From the beginning of the recording to the completion of the recording, this is the basic unit of the trace. The bytecode stream during the interpretation and execution is the execution stream that the trace needs to accelerate.

Because what is recorded is the real execution flow, for branch code, trace certainly does not assume that every subsequent execution will definitely enter the current branch, but will add a guard to the IR.
And it will record a snapshot at the right time, and the snapshot will contain some contextual information.
If you exit from this snapshot during subsequent execution, the context information will be restored from the snapshot.

Additional details:
can be JIT (see 160d35a935e685 LuaJIT NYI ).
When I met NYI, LuaJIT also had the ability to stitch. For example, FUNCC supports stich, so FUNCC will be recorded as two traces. This will eventually be the result. JIT executes the machine code of trace1 => interprets and executes FUNCC => JIT executes the machine code of trace2. Gluing two traces together is the effect of stitch.

generate

After having information such as IR code, you can optimize and generate machine code for it.

There are two steps here:

Optimization for IR code
LuaJIT's IR code is also static single assignment form (SSA), a common optimizer intermediate representation code. Many optimization algorithms can be applied to optimize, such as common dead code elimination, loop variable mentioning and so on.
Generate machine instructions from IR code
There are two main tasks in this part: register allocation, which is translated into machine instructions according to IR operations, for example, IR ADD is translated into machine ADD instructions.

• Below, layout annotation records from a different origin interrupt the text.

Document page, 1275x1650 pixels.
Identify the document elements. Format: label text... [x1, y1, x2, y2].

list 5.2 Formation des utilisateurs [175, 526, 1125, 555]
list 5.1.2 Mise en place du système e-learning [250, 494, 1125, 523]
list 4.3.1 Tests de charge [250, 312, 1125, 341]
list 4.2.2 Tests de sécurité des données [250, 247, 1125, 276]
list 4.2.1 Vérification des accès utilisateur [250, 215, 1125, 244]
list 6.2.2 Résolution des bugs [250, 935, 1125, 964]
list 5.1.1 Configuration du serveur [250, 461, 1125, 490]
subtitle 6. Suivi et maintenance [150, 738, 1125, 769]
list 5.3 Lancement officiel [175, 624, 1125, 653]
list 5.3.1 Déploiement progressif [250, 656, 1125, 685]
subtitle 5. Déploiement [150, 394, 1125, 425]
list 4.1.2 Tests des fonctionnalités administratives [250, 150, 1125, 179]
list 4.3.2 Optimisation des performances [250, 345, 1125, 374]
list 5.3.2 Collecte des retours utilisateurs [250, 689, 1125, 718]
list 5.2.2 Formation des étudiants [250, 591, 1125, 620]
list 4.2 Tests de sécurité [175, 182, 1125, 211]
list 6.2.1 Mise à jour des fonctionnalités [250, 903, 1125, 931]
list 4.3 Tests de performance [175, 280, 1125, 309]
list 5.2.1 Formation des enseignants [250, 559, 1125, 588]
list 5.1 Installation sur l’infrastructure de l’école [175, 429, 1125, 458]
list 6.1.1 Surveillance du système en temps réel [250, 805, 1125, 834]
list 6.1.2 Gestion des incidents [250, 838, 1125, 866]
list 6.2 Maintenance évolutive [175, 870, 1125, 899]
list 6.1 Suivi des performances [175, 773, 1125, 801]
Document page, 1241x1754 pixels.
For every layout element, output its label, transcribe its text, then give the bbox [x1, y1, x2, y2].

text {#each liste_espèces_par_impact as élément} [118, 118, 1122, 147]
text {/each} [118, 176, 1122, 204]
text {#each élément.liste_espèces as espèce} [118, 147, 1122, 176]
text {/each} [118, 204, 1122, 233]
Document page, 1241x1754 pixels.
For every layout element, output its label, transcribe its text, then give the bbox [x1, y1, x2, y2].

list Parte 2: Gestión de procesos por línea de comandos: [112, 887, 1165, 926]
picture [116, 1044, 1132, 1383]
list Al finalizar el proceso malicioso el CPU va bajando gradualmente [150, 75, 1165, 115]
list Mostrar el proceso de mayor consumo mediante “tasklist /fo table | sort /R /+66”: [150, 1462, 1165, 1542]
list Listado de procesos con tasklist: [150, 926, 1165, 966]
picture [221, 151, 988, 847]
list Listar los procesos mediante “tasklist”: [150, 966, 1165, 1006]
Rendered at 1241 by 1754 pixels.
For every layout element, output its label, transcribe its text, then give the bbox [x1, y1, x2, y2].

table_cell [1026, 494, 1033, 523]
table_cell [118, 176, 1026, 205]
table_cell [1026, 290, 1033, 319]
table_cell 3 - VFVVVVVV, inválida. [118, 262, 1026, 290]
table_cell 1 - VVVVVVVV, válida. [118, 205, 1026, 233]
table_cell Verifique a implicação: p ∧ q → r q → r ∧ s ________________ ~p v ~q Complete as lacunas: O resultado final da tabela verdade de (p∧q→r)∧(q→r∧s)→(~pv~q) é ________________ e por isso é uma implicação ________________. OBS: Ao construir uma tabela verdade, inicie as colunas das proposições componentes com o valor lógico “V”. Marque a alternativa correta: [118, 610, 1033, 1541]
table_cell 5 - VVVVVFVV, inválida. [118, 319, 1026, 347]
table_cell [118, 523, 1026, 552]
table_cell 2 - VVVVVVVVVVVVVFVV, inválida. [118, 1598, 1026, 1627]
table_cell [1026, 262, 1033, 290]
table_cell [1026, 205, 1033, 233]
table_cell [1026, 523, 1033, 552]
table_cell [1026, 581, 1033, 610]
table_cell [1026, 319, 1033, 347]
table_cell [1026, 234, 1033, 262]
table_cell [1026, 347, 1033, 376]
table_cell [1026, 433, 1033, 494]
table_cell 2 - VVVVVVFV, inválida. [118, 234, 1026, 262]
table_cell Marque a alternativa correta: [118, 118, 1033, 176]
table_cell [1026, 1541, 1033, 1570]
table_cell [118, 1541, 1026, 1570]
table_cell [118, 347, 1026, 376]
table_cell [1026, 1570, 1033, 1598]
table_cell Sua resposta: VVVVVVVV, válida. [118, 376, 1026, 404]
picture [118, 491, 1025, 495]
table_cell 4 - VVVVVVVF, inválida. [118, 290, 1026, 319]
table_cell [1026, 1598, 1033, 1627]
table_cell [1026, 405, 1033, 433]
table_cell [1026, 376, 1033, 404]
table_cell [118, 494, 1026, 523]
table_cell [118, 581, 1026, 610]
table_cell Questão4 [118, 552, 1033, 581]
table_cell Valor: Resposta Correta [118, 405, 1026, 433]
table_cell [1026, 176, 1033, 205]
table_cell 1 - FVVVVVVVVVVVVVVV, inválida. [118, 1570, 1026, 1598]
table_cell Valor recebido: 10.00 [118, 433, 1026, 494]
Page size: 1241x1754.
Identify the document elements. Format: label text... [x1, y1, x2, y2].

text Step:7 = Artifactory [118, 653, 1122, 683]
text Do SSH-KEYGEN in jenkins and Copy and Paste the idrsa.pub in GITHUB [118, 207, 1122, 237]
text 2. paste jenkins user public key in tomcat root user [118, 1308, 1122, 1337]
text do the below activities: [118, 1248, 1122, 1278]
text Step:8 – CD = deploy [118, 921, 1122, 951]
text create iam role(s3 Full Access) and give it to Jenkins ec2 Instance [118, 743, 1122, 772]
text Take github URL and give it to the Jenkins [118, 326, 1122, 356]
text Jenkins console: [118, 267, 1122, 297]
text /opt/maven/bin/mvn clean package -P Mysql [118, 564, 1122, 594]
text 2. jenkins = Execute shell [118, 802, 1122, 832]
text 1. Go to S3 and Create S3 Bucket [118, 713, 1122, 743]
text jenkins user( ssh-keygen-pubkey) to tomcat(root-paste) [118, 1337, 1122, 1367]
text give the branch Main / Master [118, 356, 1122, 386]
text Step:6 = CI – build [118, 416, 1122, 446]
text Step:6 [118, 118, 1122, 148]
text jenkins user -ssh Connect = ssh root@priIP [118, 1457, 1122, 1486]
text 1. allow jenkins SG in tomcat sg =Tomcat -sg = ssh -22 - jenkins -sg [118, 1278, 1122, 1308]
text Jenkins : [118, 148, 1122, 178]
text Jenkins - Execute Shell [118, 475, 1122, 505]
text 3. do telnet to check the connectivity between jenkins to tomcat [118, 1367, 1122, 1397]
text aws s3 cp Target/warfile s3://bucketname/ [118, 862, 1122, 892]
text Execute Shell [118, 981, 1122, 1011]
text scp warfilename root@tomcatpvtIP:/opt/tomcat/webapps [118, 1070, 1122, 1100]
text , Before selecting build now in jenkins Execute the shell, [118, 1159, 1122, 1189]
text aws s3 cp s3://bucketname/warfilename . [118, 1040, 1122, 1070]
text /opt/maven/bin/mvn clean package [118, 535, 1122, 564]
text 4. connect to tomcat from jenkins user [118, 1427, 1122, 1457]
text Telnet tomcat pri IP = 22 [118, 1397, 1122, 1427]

For the guard in the IR, an if...jump logic instruction will be generated, and the stub instruction after the jump will complete the exit from a snapshot.

Here we can understand why the machine code generated by JIT can be more efficient:

According to the execution flow assumption during recording, CPU branch prediction friendly instructions can be generated. Ideally, the CPU is equivalent to sequential execution of instructions
Optimized for SSA IR code
Use registers more efficiently (there is no interpreter's own state recording burden at this time, and there are more registers that can be used)

carried out

After the machine instruction is generated, the bytecode that will be modified, for example, FUNCF will be changed to JFUNCF traceno .
The next time the interpreter executes JFUNCF , it will jump to traceno , and complete the switch from interpretation mode to JIT mode, which is also the main way to enter JIT instruction execution.

There are two ways to exit trace:
1 Exit after normal execution, and then resume to explain mode to continue execution
2 If the guard in the trace fails, it will exit halfway through the trace. At this time, the context will be restored according to the corresponding snapshot, and then the execution

In addition, in the case of exiting from the trace, the number of exits will also be counted.
If the number of exits of a snapshot reaches the threshold of hotside, a sidetrace will be generated from this snapshot.
The next time you exit from this snapshot, you will directly jump to this side trace.

In this way, for the hot code with branches, it will also have the effect of full JIT coverage, but it is not full coverage at the beginning, but step by step as needed.

At last

As a small embedded language, Lua itself is relatively exquisite and lightweight, and the implementation of LuaJIT also inherits these characteristics.
In a single-threaded environment, the JIT compiler occupies the time of the current workflow, and the efficiency of the JIT compiler itself is also very important.
It is unacceptable for the JIT compiler to block the workflow for a long time, and balance here is also very important.

In comparison, Java's JIT compiler is completed by a separate JIT compilation thread, which can do more in-depth optimization. Java's c2 JIT compiler applies relatively heavy optimization.

JIT is a great technology, and it is also very confusing to understand the basic process/principle of its operation.

I heard that the v8 engine of JS, and the process of deoptimization, this is quite curious, I can learn when I have time.